Disseminated tumor cells can enter a dormant state at metastatic sites. This growth arrest results from poor vascularization, immune destruction, lack of nutrients, growth factors, or inhibitory signals from the microenvironment (e.g., TGF-β), maintaining a balance between proliferation and apoptosis.

Dormant cells feature activated survival pathways, cell cycle arrest, sustained unfolded protein responses, and hypoxia.

Dormancy enables evasion of immune responses and chemotherapy, remaining undetectable by imaging techniques and potentially causing relapse even years after clinical remission.

 

Mechanisms of entering and exiting dormancy remain incompletely understood.

Transition between dormancy states displays plasticity, but whether EMT or MET can promote reactivation and awakening from dormancy remains unclear.

Dormancy is tightly controlled by the microenvironment.

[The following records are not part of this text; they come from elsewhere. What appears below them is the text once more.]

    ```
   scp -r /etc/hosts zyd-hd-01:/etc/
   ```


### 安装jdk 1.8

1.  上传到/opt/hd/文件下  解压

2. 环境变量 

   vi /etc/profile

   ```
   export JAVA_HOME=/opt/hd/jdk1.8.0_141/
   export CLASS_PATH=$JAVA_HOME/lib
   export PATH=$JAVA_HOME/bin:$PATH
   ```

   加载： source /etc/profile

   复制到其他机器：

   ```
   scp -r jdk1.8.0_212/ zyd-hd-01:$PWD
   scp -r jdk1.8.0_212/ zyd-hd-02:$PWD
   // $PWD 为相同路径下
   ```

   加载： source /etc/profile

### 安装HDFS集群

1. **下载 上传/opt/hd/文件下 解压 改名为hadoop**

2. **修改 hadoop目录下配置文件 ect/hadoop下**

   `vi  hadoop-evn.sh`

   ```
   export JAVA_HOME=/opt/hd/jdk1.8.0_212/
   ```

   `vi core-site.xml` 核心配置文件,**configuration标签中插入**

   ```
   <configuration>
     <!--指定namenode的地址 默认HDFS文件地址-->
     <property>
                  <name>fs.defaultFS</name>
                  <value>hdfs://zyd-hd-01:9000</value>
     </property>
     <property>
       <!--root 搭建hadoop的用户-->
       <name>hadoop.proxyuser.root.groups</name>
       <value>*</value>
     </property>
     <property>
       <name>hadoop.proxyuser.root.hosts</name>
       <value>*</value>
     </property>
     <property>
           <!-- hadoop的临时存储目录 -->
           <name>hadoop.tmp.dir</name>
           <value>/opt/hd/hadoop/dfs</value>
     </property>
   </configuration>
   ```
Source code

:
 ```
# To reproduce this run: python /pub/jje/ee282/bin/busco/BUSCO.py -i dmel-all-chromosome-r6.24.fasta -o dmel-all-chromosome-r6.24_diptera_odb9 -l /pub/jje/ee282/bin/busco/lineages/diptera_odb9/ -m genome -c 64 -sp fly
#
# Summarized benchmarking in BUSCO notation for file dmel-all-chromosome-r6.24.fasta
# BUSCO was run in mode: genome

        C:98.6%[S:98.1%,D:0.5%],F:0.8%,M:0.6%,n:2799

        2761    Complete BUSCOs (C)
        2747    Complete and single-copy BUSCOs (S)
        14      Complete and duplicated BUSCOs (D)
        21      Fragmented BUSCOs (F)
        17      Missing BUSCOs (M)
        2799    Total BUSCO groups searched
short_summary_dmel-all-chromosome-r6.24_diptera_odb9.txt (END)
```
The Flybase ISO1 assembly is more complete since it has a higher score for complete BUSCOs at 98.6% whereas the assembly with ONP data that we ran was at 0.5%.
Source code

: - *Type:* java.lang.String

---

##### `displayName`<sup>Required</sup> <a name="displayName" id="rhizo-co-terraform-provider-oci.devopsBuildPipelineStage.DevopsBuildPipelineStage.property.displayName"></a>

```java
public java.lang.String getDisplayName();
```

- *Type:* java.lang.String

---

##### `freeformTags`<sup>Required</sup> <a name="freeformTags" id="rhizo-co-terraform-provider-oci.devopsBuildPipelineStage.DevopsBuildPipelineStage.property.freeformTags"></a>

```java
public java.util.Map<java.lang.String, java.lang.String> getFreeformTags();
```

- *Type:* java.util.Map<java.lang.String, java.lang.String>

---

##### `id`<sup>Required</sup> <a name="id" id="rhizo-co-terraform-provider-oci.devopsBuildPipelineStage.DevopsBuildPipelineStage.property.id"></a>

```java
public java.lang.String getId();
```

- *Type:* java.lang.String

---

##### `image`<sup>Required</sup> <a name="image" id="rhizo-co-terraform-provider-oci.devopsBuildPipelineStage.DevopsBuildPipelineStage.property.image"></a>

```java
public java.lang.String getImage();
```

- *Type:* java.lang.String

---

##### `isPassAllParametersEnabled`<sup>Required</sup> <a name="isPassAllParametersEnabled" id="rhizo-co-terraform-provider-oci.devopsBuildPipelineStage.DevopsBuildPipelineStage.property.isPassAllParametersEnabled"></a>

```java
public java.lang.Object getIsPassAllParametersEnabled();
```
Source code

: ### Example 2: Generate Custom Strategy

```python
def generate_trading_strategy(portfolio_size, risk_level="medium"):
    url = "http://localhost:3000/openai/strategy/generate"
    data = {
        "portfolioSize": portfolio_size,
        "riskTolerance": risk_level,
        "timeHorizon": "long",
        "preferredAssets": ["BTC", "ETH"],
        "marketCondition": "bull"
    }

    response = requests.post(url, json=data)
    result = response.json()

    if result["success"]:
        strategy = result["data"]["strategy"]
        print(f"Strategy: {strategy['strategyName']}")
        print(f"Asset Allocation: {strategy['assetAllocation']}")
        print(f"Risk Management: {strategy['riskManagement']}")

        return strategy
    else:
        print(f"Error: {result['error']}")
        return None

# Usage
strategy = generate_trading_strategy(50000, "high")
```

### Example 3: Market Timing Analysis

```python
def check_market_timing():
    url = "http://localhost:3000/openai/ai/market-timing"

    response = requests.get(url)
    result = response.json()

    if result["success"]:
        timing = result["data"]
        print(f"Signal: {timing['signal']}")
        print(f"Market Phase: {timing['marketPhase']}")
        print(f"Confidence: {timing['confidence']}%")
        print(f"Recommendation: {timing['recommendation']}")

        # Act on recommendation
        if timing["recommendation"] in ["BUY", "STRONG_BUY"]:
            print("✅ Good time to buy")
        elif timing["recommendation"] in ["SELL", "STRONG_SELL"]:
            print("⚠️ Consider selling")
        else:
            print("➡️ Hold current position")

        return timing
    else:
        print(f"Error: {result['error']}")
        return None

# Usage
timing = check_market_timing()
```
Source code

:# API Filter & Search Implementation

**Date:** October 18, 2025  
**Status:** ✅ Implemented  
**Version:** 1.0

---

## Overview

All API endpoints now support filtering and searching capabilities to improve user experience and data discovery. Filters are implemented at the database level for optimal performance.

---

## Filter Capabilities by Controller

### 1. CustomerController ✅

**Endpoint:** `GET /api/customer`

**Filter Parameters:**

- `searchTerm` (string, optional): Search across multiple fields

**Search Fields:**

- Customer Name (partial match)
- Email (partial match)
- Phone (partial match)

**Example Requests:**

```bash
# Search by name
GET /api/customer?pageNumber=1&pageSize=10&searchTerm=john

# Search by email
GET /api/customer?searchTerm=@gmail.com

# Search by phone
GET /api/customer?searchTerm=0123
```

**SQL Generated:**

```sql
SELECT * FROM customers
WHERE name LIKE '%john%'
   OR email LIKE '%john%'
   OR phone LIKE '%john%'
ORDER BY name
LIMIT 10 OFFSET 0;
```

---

III collagen secretion by tumor cells at the metastatic site favors dormancy, while disruption of matrices rich in III collagen induces awakening and proliferation of dormant cells via the discoidin domain receptor tyrosine kinase 1 (DDR1)-mediated STAT1 signaling.

Age-related changes in the microenvironment during aging also play a role in entering or exiting dormancy; fibroblast age-associated changes are associated with increased melanoma metastasis.

Aging fibroblasts exhibit elevated secretion of Wnt antagonist sFRP2, inducing resistance to ROS-mediated DNA damage response in melanoma cells, imparting treatment resistance and increasing metastasis.

Aged lung fibroblasts secrete more sFRP1 and block Wnt5a-induced dormancy induction, promoting metastatic growth.

Age-related changes in the microenvironment likely explain the recurrence of metastatic lesions years after treatment.

 

 

 


Summary

Tumor cell plasticity plays a crucial role in cancer initiation, progression, metastasis, and treatment resistance.

Different plasticity patterns sustain tumor growth in various proliferation states and involve cancer stem cells (CSCs), an essential aspect of the metastatic cascade.

Plasticity also allows tumor cells to evade selective pressures and develop resistance.

Therefore, a deeper understanding of the intrinsic and extrinsic mechanisms regulating tumor cell plasticity paves the way for novel therapeutic strategies, ultimately improving patient survival.

 

 

 

 

 

Reference:

1.Cancer cell plasticity during tumor progression, metastasis and response to therapy. Nat Cancer.2023 Aug 3

Plasticity of Cancer Cells in Tumor Initiation Progression and Metastasis.